Put the entries below into a two-column CSV with the headers "prompt" and "reply", one row per entry: the entry's text goes under "prompt" and its answer under "reply". Enclose each field in double quotes, replace line breaks with spaces, and leave out the pictures.

** Extracted information follows **

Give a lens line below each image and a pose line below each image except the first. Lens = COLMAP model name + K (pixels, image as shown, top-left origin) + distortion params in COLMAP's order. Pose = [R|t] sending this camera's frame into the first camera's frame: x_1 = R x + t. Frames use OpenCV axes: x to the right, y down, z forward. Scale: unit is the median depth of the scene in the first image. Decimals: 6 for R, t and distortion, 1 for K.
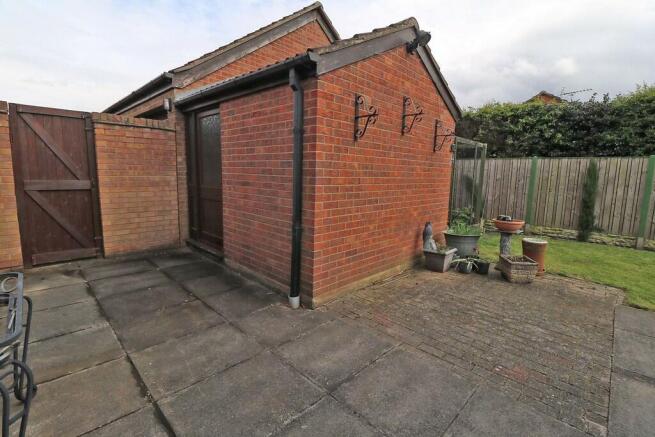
lens RADIAL K [[304.6, 0, 327.8], [0, 304.6, 214.3], [0, 0, 1]] dist [-0.022034, -0.002355]
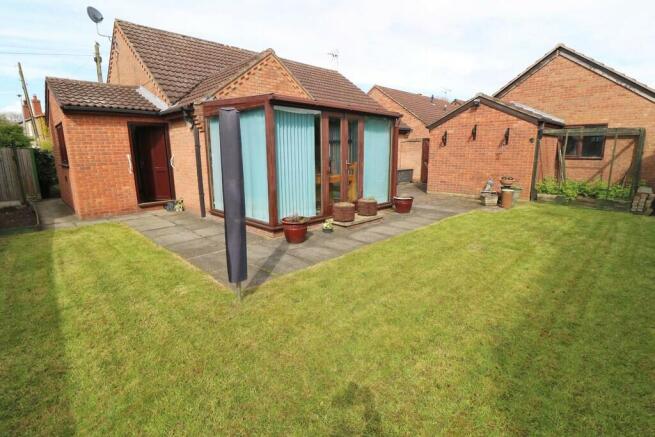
lens RADIAL K [[315.3, 0, 325.7], [0, 315.3, 214.1], [0, 0, 1]] dist [-0.002888, -0.004045]
pose [[-0.008211, 0.177796, -0.984033, 1.787890], [-0.132625, 0.975179, 0.177302, 0.021460], [0.991132, 0.131963, 0.015573, -0.104318]]
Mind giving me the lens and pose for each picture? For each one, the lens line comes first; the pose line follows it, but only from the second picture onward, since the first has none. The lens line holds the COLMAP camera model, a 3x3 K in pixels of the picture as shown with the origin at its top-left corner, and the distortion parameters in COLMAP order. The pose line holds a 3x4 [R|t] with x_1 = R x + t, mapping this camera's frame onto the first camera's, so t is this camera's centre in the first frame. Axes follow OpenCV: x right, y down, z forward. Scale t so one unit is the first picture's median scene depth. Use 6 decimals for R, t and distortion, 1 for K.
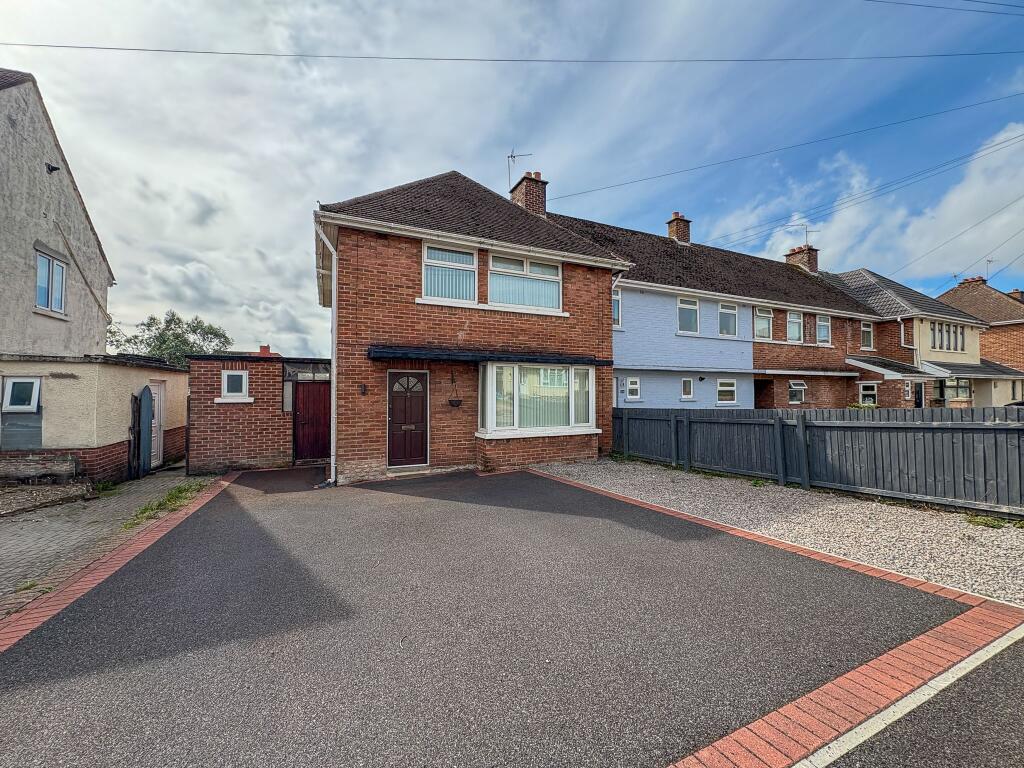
lens RADIAL K [[406.2, 0, 512.8], [0, 406.2, 384.4], [0, 0, 1]] dist [-0.000326, -0.000195]
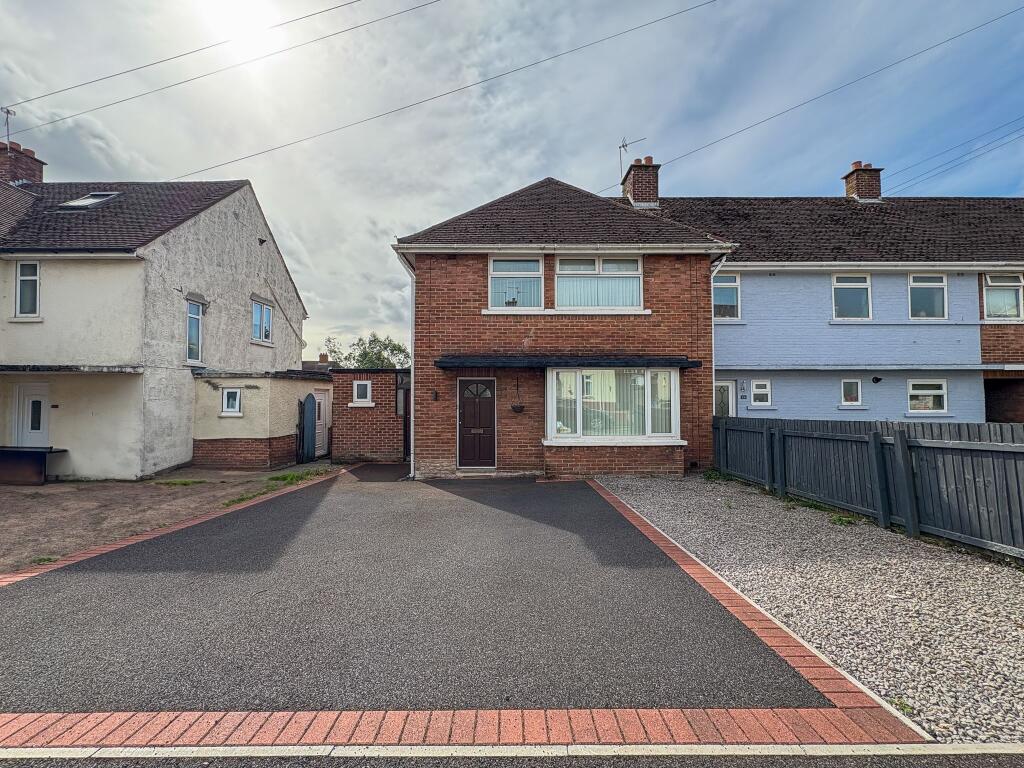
lens RADIAL K [[420.4, 0, 512.0], [0, 420.4, 384.0], [0, 0, 1]] dist [-0.000776, -0.000046]
pose [[0.908711, -0.014934, -0.417159, 0.268370], [0.009340, 0.999837, -0.015448, -0.000384], [0.417322, 0.010142, 0.908702, 0.030831]]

** End of Extracted information **

■ Answer area:
prompt,reply
"Give a lens line below each image and a pose line below each image except the first. Lens = COLMAP model name + K (pixels, image as shown, top-left origin) + distortion params in COLMAP's order. Pose = [R|t] sending this camera's frame into the first camera's frame: x_1 = R x + t. Frames use OpenCV axes: x to the right, y down, z forward. Scale: unit is the median depth of the scene in the first image. Decimals: 6 for R, t and distortion, 1 for K.","lens RADIAL K [[304.6, 0, 327.8], [0, 304.6, 214.3], [0, 0, 1]] dist [-0.022034, -0.002355] lens RADIAL K [[315.3, 0, 325.7], [0, 315.3, 214.1], [0, 0, 1]] dist [-0.002888, -0.004045] pose [[-0.008211, 0.177796, -0.984033, 1.787890], [-0.132625, 0.975179, 0.177302, 0.021460], [0.991132, 0.131963, 0.015573, -0.104318]]"
"Mind giving me the lens and pose for each picture? For each one, the lens line comes first; the pose line follows it, but only from the second picture onward, since the first has none. The lens line holds the COLMAP camera model, a 3x3 K in pixels of the picture as shown with the origin at its top-left corner, and the distortion parameters in COLMAP order. The pose line holds a 3x4 [R|t] with x_1 = R x + t, mapping this camera's frame onto the first camera's, so t is this camera's centre in the first frame. Axes follow OpenCV: x right, y down, z forward. Scale t so one unit is the first picture's median scene depth. Use 6 decimals for R, t and distortion, 1 for K.","lens RADIAL K [[406.2, 0, 512.8], [0, 406.2, 384.4], [0, 0, 1]] dist [-0.000326, -0.000195] lens RADIAL K [[420.4, 0, 512.0], [0, 420.4, 384.0], [0, 0, 1]] dist [-0.000776, -0.000046] pose [[0.908711, -0.014934, -0.417159, 0.268370], [0.009340, 0.999837, -0.015448, -0.000384], [0.417322, 0.010142, 0.908702, 0.030831]]"